**TASK TO CARRY OUT:** Repeat the stretch of entries below from the line with "Assing Kirke og sognehus" through the line with "21.04.11 13:53". Include both ends and add nothing.

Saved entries
[Start of section]


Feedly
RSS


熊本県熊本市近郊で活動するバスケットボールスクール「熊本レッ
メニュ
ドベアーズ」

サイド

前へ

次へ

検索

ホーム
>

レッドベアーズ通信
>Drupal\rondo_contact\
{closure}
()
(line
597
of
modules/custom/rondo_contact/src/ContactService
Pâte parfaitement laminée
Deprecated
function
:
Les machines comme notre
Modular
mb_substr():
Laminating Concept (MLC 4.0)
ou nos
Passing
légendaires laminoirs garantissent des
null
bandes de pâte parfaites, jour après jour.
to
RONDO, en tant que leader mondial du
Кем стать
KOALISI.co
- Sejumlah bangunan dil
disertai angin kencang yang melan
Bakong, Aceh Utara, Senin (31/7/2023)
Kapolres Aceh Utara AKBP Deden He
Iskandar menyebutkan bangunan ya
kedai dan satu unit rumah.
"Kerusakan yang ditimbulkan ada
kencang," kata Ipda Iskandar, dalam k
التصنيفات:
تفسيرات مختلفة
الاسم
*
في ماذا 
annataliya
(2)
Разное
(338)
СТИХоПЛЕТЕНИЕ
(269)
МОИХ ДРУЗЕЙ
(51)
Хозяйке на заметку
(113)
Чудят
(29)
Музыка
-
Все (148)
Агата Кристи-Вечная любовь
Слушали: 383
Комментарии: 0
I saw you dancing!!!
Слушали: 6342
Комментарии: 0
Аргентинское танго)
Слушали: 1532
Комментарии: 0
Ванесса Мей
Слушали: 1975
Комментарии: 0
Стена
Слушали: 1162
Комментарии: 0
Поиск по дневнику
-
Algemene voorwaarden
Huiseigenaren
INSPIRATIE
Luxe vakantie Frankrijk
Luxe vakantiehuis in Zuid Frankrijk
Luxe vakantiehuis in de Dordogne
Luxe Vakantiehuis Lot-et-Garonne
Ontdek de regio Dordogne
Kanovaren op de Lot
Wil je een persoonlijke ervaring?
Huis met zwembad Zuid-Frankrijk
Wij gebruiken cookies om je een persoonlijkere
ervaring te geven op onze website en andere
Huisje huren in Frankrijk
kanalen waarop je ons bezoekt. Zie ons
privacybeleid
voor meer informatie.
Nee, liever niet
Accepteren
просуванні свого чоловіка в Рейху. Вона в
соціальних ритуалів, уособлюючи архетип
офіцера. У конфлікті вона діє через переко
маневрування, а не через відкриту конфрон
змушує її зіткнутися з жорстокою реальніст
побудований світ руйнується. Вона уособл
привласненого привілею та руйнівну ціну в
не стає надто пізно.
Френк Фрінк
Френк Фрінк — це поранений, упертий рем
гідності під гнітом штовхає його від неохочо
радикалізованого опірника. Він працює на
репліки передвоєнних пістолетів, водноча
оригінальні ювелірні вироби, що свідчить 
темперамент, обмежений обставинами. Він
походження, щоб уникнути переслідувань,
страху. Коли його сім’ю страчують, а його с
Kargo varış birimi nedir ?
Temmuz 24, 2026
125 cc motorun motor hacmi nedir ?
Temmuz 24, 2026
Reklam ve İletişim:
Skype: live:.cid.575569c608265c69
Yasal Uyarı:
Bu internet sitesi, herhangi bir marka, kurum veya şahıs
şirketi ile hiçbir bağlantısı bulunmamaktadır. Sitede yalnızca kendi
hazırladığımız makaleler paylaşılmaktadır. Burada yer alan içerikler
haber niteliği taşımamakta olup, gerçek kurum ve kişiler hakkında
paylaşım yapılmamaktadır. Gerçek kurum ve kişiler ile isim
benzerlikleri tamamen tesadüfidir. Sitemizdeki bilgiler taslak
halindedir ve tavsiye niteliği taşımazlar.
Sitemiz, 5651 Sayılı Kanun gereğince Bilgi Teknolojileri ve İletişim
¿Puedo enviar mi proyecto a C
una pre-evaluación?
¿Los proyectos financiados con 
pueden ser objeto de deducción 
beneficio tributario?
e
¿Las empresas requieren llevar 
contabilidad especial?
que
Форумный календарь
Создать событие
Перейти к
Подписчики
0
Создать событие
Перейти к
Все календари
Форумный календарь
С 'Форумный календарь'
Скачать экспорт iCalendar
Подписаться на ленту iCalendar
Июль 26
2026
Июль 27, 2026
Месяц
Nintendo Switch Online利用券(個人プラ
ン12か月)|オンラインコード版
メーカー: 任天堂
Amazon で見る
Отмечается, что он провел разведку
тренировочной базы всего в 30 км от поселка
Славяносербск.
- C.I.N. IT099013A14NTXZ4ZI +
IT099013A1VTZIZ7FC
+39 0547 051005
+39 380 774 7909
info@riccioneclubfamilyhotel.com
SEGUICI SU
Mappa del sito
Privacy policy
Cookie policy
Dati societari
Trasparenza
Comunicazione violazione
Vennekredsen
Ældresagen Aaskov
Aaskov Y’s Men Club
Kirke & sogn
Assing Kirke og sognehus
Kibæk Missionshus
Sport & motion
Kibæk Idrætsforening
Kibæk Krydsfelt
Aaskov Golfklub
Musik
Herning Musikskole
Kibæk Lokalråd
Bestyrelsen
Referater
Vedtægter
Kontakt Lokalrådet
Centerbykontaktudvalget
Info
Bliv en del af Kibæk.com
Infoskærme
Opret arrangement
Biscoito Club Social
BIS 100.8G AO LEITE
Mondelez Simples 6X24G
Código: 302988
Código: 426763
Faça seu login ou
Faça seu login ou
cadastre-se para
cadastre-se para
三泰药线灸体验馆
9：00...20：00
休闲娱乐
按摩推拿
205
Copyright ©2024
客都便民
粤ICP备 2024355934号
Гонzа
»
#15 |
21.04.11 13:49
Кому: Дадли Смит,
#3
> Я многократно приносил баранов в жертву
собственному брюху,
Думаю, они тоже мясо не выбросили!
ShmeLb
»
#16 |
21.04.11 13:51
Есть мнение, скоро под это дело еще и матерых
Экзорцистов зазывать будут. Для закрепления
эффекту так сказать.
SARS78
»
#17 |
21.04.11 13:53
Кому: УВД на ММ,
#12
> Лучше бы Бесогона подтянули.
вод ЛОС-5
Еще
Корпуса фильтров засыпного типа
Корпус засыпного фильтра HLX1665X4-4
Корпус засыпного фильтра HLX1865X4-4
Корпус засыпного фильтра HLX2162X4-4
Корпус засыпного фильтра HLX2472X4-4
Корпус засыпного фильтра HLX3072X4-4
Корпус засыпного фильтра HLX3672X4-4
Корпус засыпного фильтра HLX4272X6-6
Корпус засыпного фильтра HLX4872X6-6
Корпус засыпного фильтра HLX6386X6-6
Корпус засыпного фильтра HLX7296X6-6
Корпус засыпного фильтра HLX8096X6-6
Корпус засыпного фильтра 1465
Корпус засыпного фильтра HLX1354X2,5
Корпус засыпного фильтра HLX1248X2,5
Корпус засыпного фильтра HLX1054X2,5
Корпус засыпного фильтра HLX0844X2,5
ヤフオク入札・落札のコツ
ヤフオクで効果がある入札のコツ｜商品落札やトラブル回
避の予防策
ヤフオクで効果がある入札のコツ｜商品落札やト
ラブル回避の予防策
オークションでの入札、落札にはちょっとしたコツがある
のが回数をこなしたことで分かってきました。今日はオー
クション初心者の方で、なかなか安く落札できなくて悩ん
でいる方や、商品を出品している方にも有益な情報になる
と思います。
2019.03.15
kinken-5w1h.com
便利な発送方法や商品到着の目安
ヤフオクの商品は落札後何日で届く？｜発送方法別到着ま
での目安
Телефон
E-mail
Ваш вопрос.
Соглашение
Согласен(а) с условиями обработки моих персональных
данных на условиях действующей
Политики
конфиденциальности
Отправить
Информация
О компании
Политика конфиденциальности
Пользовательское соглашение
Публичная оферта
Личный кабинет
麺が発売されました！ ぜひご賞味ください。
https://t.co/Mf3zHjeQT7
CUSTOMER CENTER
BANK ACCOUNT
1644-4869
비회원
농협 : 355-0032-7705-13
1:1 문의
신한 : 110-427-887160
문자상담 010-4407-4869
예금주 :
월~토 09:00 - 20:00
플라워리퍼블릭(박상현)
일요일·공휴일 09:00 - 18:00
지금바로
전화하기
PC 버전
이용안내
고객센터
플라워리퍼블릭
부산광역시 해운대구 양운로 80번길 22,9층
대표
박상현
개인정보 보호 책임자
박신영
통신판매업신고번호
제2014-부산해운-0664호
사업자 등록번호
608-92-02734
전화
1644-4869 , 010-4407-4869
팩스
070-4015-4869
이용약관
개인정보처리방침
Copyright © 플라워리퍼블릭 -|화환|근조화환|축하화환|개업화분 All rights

[End of section]

**TASK RESULT:**
Assing Kirke og sognehus
Kibæk Missionshus
Sport & motion
Kibæk Idrætsforening
Kibæk Krydsfelt
Aaskov Golfklub
Musik
Herning Musikskole
Kibæk Lokalråd
Bestyrelsen
Referater
Vedtægter
Kontakt Lokalrådet
Centerbykontaktudvalget
Info
Bliv en del af Kibæk.com
Infoskærme
Opret arrangement
Biscoito Club Social
BIS 100.8G AO LEITE
Mondelez Simples 6X24G
Código: 302988
Código: 426763
Faça seu login ou
Faça seu login ou
cadastre-se para
cadastre-se para
三泰药线灸体验馆
9：00...20：00
休闲娱乐
按摩推拿
205
Copyright ©2024
客都便民
粤ICP备 2024355934号
Гонzа
»
#15 |
21.04.11 13:49
Кому: Дадли Смит,
#3
> Я многократно приносил баранов в жертву
собственному брюху,
Думаю, они тоже мясо не выбросили!
ShmeLb
»
#16 |
21.04.11 13:51
Есть мнение, скоро под это дело еще и матерых
Экзорцистов зазывать будут. Для закрепления
эффекту так сказать.
SARS78
»
#17 |
21.04.11 13:53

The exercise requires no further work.